This 2011 Wind Gap is now in the running for my favorite cool-climate California Syrah. It has beautiful, elegant fruit aromas of plum and raspberry but there’s so much savory going on also. It’s a wine with undertones of tobacco, black pepper, and black olive tapenade but it’s also so fun to drink. It’s the perfect combination of complexity and ease. The mid palate is just so fresh and there’s not much tannin on the finish, a very flexible and food friendly Syrah.
For those of you who don’t know much about Wind Gap, there’s a lot to tell, most of it has been told over and over again on the internets and much of it is related to the story of the collapse of Pax Wine Cellars and the subsequent birth of Donelan Family Wines and Wind Gap. If you are looking for more information on these subjects, check out a recent Levi Dalton podcast in which Pax Mahle puts a lot of questions to rest. A recent Wine Searcher article also fans the flames of controversy a bit and is a good read (even if it may not be the complete story).

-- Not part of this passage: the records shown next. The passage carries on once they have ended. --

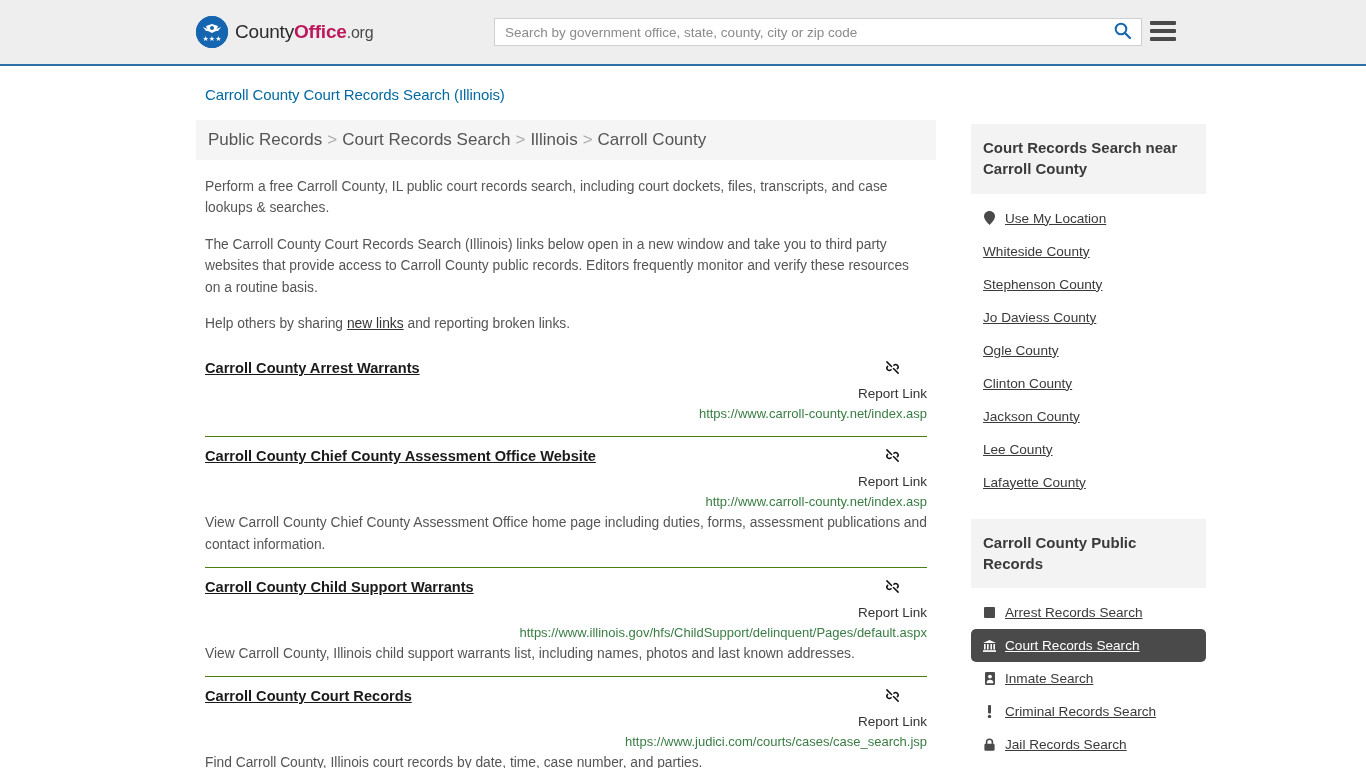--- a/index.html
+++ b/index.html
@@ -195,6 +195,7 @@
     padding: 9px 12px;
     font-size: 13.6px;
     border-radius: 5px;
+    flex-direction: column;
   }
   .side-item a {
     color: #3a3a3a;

The most significant news lately, in my opinion, is that Pax is re-launching Pax Wine Cellars and thus opening a new chapter in what promises to be a venue for more Syrah. The lower alcohol wines of the Wind Gap portfolio will stay where they are but Pax will move some of his fuller-bodied Syrahs back over to his eponymous label in what seems to be an attempt to corner both sides of the Syrah (warmer versus cooler) dichotomy.
I’ll probably be mostly sticking with the Wind Gap label but I’ll be intrigued by some of the forthcoming Pax wines such as the Griffin’s Lair and, of course, his Alder Springs—which only has Syrah because Mahle convinced the grower to plant some many years ago. I don’t think the alcohol levels will be huge with these wines but they will be fuller, bigger styles of Syrah (as they always have been) and the resurrection of the label will give Pax a chance to express that bigger style in a way that he has perhaps not felt comfortable doing under the Wind Gap label.
I remain more interested in the Wind Gap versions of Syrah because of their ease of drinking and their complex aromatics. They are also more versatile on the table than the bigger Syrahs that beg for steak or barbecue and this 2011 is no exception. Definitely one of the better Syrahs that I have tried so far this year.